TRECHO DA RESENHA:
“Adoção e família: a preferência pela faixa etária, certezas e incertezas”, de Rosana Maria Souza de Barros

Resenha por Maria Angela D’Incao

As Escolhas no Processo de Adoção

O volume Adoção e família – a preferência pela faixa etária, certezas e incertezas, de Rosana Barros, encerra um estudo que originalmente foi dissertação de mestrado no programa de Pós-graduação em Serviço Social da Universidade Federal do Pará (UFPA). Um trabalho de importância, bem-vindo para o enfrentamento da questão social do abandono de crianças não desejadas pelas mães em nosso país.
Trata-se de uma investigação que procura abordar a adoção do ponto de vista dos profissionais envolvidos no Judiciário e também dos pais, enfocando, assim, as falas e opiniões desses atores, as quais revelam vários aspectos dos seus sentimentos e concepções no que se refere à adoção e à idade da criança a ser adotada.
A autora divide seus estudos em quatro capítulos. No primeiro, apresenta seus propósitos, o universo da pesquisa e metodologia a ser utilizada; no segundo, “Discutindo a adoção”, fornece ao leitor as bases de suas leituras teóricas e informações sobre as questões jurídicas envolvidas, além de construir uma orientação bastante elucidativa da pesquisa; no terceiro, “A escolha da faixa etária segundo os profissionais da área”, Barros mostra os resultados das entrevistas e propõe certa sistematização entre dois tipos de adotantes: os que procuram crianças de até dois anos e os que aceitariam adotar crianças mais velhas. Há falas bastante elucidativas que revelam o desejo dos diferentes candidatos à adoção. Finalmente, no quarto capítulo, “A adoção tardia: procurando desvendar certezas e incertezas”, contribui de modo significativo para as questões que cercam as adoções de um modo geral, a partir de suas pesquisas.

(Dados coletados)
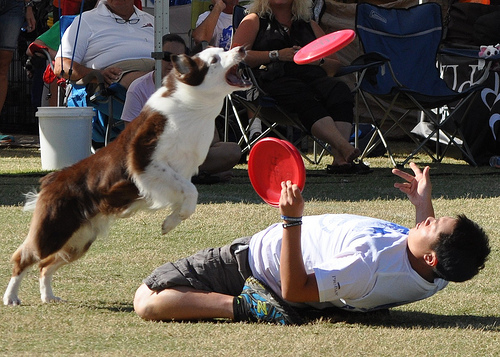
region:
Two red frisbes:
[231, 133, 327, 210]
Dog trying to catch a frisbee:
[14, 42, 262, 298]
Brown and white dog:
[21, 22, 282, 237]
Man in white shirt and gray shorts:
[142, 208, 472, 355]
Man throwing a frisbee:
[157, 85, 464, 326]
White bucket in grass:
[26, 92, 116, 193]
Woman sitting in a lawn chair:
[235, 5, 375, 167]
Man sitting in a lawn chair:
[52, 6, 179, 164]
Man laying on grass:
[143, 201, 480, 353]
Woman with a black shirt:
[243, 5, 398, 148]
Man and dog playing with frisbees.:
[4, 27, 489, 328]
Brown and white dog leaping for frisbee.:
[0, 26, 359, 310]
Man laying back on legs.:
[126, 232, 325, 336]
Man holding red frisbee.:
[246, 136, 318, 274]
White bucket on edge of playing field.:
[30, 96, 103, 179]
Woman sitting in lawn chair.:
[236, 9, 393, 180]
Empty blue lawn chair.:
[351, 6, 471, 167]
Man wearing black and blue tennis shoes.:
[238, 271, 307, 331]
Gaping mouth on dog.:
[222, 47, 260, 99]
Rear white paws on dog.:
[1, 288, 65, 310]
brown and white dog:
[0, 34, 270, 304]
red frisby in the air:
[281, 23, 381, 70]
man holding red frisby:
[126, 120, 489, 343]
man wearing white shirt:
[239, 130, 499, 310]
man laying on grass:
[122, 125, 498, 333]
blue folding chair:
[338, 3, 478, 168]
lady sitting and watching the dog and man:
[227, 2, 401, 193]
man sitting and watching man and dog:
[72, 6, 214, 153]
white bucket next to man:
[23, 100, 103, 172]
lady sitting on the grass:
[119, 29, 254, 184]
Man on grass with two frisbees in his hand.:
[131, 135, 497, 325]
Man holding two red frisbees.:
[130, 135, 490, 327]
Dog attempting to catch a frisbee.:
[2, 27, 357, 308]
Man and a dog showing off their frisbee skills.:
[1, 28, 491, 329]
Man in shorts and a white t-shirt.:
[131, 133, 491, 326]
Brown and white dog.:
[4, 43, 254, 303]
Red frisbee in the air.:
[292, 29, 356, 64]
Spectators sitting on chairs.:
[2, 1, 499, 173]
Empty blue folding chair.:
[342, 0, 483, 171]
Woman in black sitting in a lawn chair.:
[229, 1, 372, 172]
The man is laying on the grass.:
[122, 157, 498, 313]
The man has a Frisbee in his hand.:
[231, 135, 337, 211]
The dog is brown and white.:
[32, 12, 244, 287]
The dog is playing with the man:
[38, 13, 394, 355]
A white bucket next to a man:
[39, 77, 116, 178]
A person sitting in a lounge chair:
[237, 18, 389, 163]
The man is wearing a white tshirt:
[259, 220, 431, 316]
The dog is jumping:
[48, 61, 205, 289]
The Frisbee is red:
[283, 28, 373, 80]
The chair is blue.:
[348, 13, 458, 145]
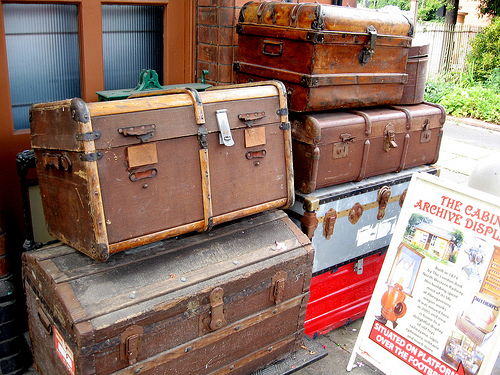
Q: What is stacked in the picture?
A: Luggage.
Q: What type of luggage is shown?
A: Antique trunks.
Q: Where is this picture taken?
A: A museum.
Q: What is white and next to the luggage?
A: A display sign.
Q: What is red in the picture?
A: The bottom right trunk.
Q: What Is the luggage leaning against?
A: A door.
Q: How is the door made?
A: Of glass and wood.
==
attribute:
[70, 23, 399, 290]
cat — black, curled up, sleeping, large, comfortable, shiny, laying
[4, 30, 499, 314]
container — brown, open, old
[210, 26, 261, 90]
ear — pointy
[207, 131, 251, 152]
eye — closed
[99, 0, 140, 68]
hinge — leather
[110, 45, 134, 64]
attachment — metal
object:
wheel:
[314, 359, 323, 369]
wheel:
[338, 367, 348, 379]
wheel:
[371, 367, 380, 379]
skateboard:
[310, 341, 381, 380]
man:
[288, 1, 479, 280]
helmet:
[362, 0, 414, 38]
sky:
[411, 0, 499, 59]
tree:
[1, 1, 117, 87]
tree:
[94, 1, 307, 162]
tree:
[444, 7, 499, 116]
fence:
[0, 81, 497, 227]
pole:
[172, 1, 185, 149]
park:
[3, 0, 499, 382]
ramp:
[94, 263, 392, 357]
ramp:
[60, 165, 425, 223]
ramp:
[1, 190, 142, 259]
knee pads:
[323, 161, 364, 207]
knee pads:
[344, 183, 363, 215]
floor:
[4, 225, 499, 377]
---
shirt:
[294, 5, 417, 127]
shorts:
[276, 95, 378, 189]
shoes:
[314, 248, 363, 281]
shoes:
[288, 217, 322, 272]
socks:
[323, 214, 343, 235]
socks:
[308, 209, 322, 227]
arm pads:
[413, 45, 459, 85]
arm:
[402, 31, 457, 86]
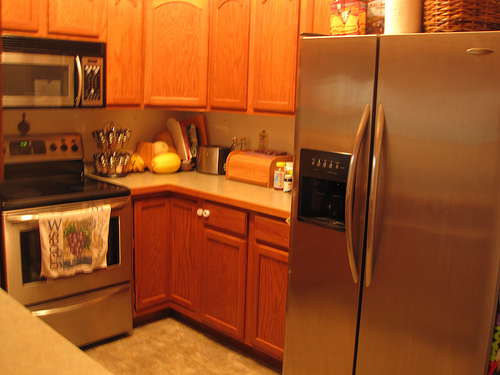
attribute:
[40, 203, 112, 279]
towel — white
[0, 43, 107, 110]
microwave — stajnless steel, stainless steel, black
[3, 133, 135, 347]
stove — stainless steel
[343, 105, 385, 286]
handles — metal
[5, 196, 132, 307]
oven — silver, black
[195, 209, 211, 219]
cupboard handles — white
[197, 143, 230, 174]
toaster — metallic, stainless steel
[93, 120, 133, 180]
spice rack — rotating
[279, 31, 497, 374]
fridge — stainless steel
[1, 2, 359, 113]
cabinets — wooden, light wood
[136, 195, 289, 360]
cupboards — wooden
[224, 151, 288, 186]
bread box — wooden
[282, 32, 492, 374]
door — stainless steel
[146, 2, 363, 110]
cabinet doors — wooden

OBJETIVO DO EXERCÍCIO: De acordo com a resenha, em qual programa o estudo foi feito originalmente como dissertação de mestrado? Responda usando só a resenha.

SOLUÇÃO COMPLETA: No programa de Pós-graduação em Serviço Social da Universidade Federal do Pará (UFPA).